State how many lines in the items below contain the word "aparține". Give only the number.

_Extracted data_

========================================

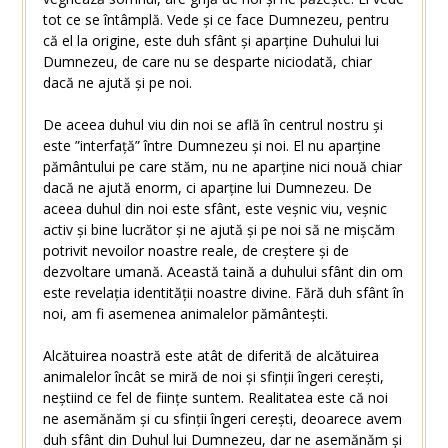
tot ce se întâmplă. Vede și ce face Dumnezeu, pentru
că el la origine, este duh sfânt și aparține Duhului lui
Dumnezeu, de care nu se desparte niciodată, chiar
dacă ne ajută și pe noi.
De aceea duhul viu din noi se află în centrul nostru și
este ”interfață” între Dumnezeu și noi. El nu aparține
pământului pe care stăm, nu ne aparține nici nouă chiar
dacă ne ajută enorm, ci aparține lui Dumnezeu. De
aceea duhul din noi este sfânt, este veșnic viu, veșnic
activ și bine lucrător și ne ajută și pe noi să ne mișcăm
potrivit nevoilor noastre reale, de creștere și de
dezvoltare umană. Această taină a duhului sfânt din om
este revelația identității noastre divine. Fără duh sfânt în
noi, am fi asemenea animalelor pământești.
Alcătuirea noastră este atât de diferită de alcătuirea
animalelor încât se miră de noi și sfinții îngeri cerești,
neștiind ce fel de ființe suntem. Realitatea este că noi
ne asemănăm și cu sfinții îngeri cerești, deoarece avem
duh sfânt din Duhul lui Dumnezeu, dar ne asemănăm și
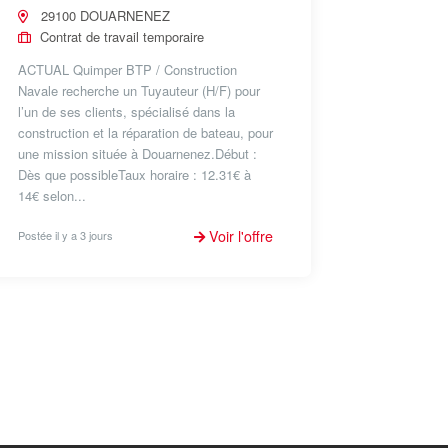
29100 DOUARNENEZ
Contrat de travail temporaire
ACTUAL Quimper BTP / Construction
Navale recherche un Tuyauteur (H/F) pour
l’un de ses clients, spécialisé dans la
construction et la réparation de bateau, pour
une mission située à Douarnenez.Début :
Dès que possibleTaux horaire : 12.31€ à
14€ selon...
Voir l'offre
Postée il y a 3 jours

========================================

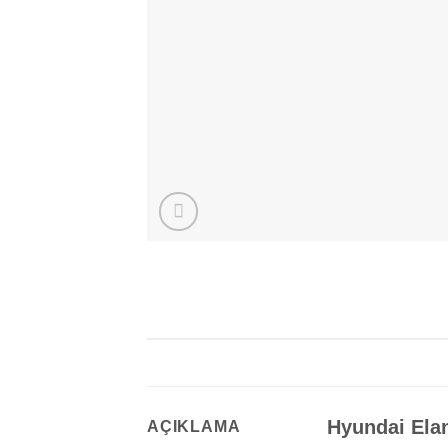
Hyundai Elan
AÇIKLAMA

========================================

_Result of the exercise_
4